Difficulty Assessments

As a raid lead, one question I sought the answer to early into my team's progression through the operations was, "what's a good order to do them in?" as well as how difficult each boss was.  It is important to me to set benchmarks for my team.  "X" number of weeks/months on a fight/operation.  Each group is different, and different compositions make different fights easier or harder.  There are far too many variables to attempt to factor in to provide a "true", this is how hard this is.  Below is a very general breakdown of what order I recommend tackling the bosses, as well as how complex I think each individual encounter is.  This is highly subjective, ask me tomorrow and I will probably roll my own numbers a bit differently.

At the Master/Nightmare Level of raiding, I highly recommend troubleshooting in this format if your team hits a wall/does not progress in a fight for more than 5-8 raid sessions.

1) Switch Specs - Have your team swap specs.  At the nightmare level, most players are proficient in 2+ specializations.  If the team is unable to progress, try bringing a different composition.

When recruiting for NiM content, it is far more important to me that a player can play multiple specs adequately vs one spec exceptionally.

If swapping specs up does not break any walls, skip that boss.  Try getting a Lockout to the next boss, or move into a different operation.

2) Switch it up - I find the key to NiM raiding is keeping the team engaged and wanting to show up for raid.  I have been on 4 progression teams that have made it to Styrak, hit a wall, progged it for months and just given up.

I think it's important for new groups to "gel" first before hitting any of the proggy content.  The first 5 bosses of SnV are generally "easy" and will get good mixing time with a new team.  Zorn and Toth can be a bit of a rocky start for players new to NiM content and can demoralize new players/raid teams quickly.

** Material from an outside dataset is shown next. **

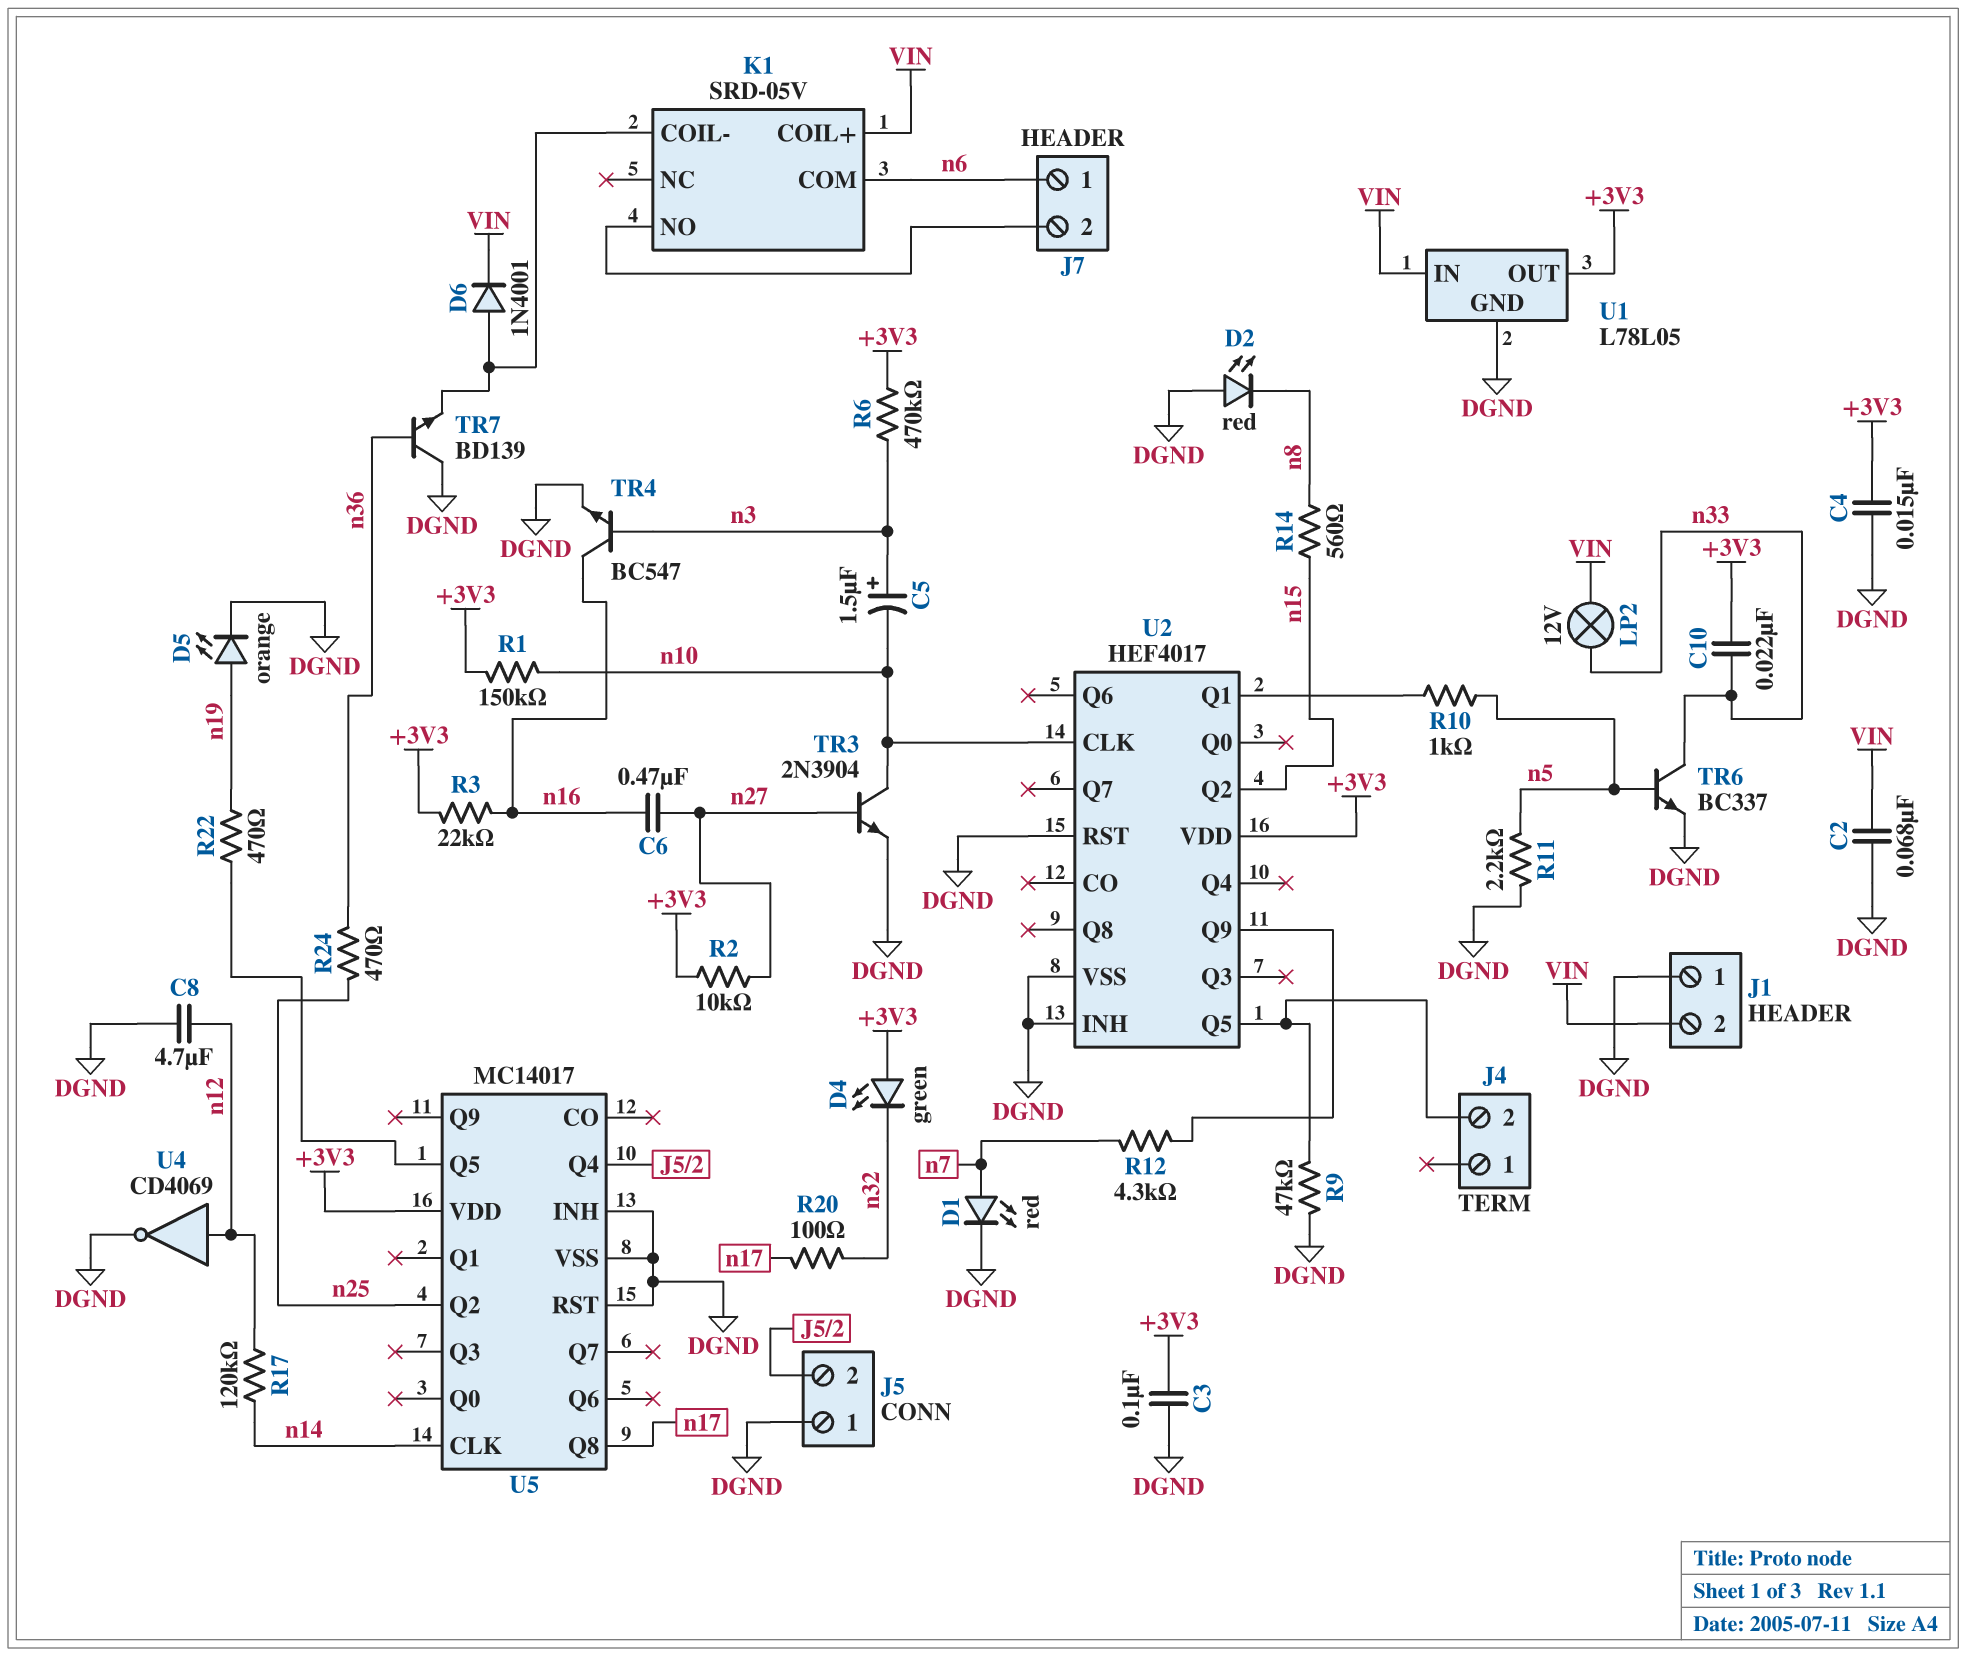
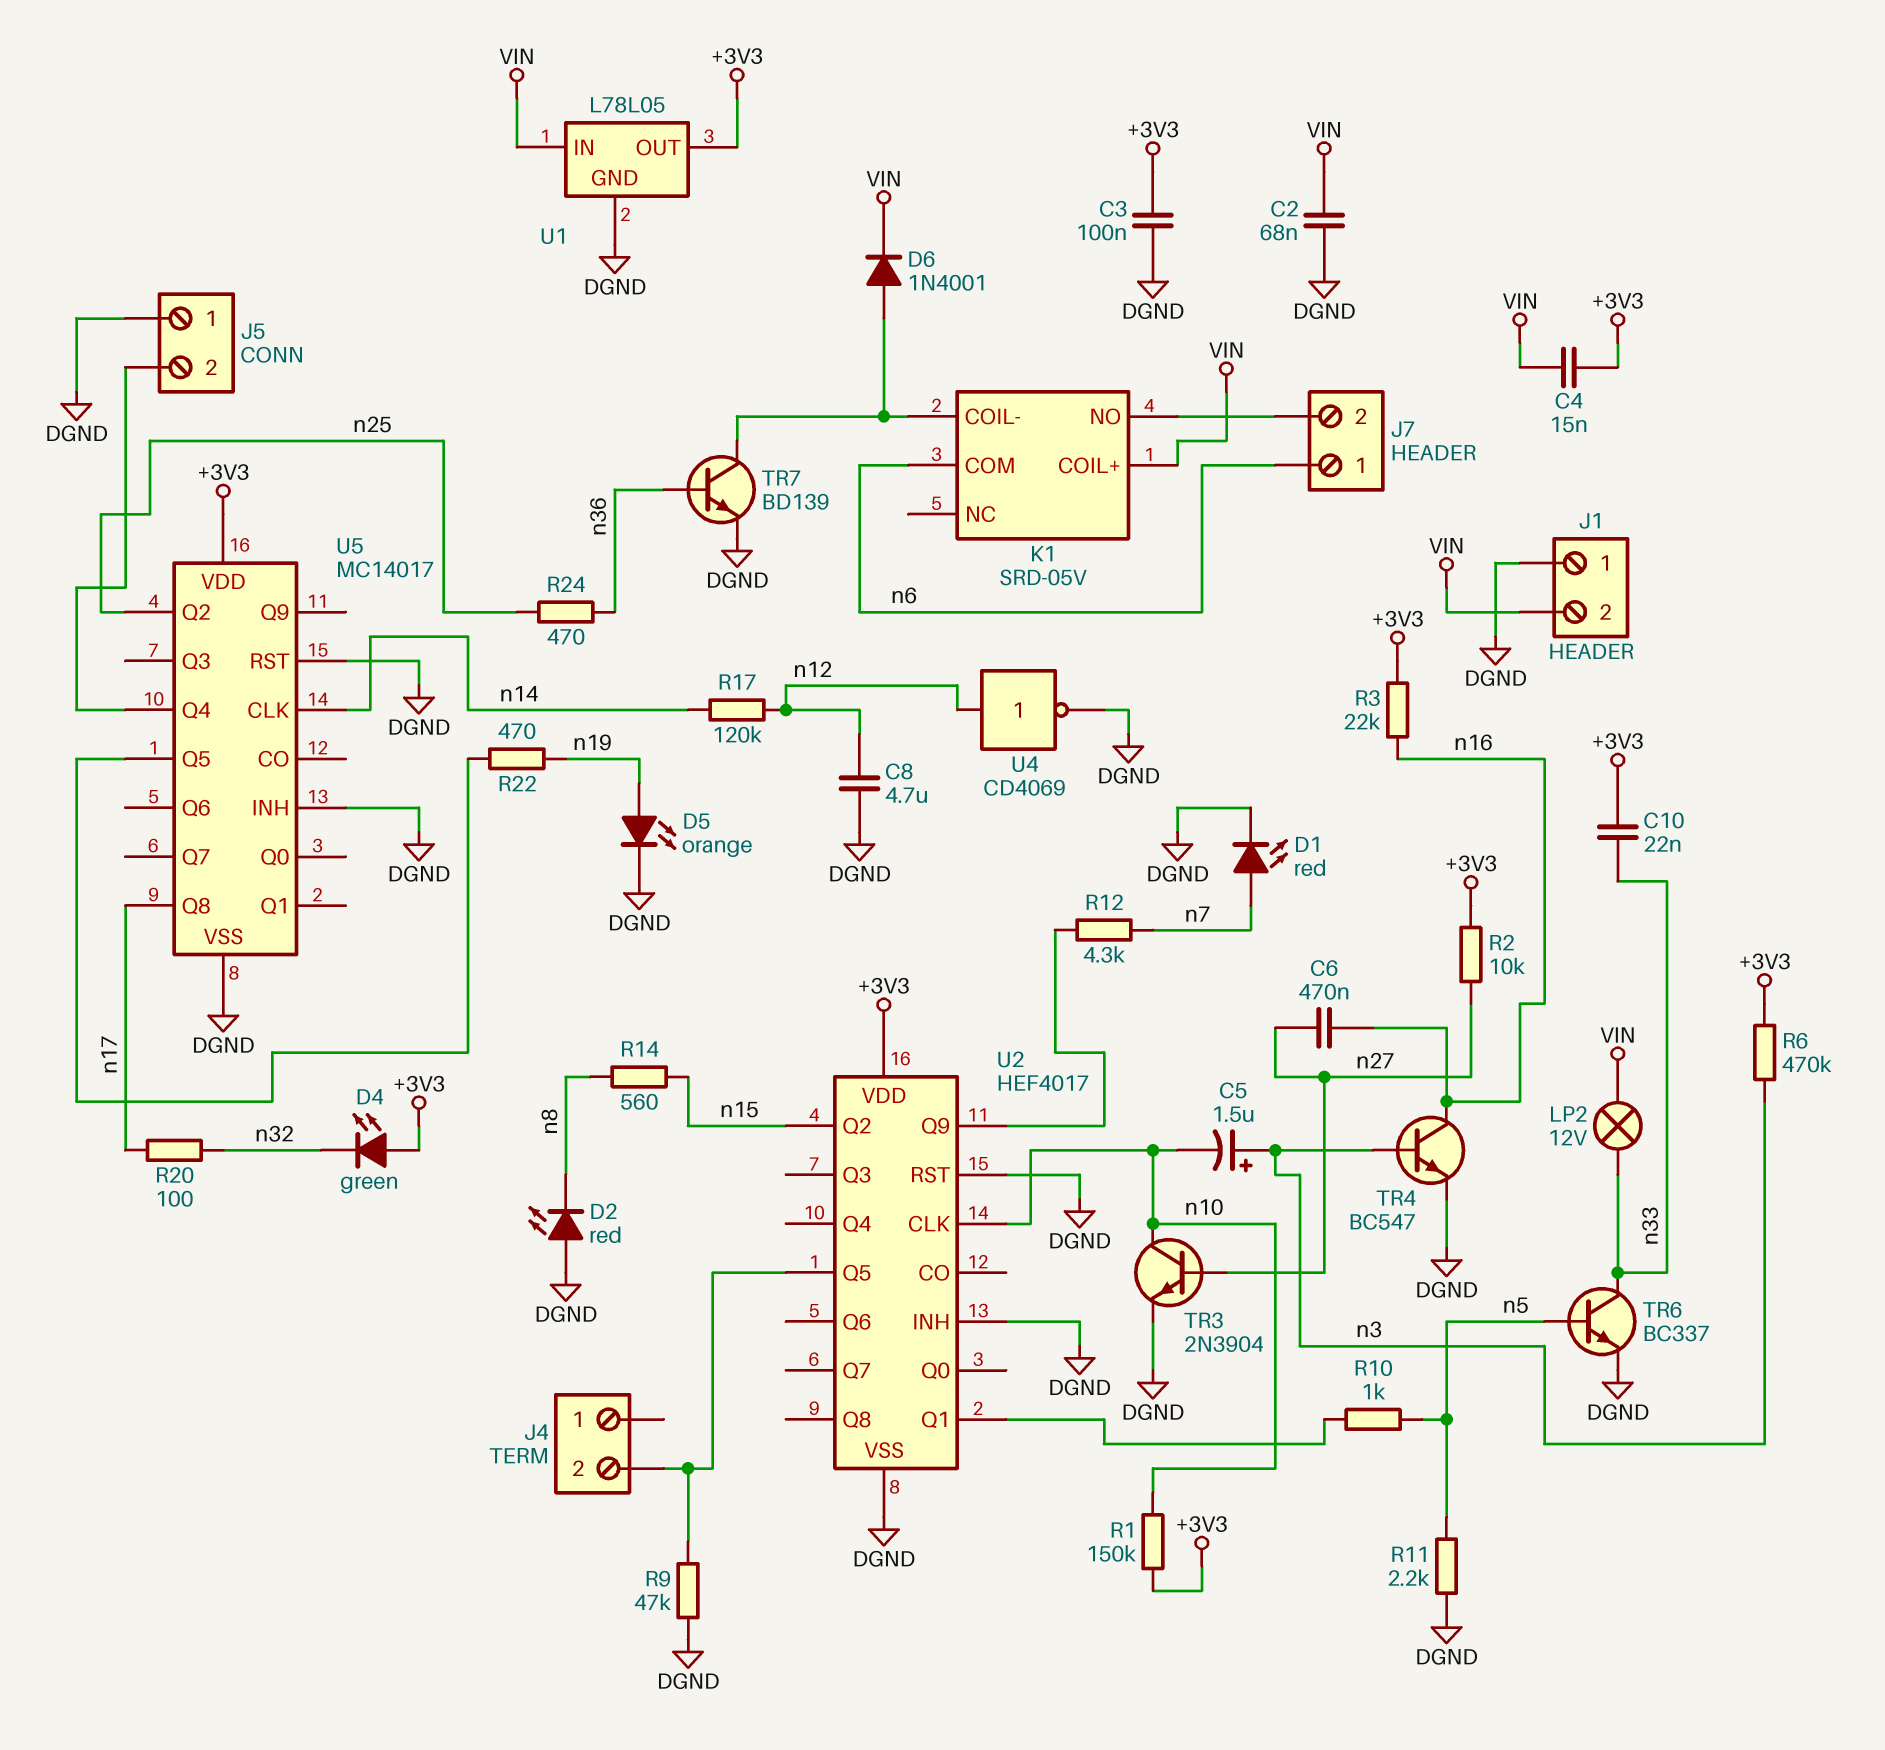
C4: 15nF (+3V3, DGND) -> 15nF (+3V3, VIN)
TR7: NPN BD139 (B n36, C DGND, E K1/COIL-) -> NPN BD139 (B n36, C K1/COIL-, E DGND)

3) Step back and practice new specs, then go back at it - Maybe the answer isn't either of the above.  Maybe your players just need time, a productive atmosphere and a healthy place to practice a different spec.  Players often want to try something different, but they are cautious to go into a PUG setting and torture players they do not know.  Use a few weeks of raid time to invest in your players to make them stronger in the classes you may see benefit in them playing.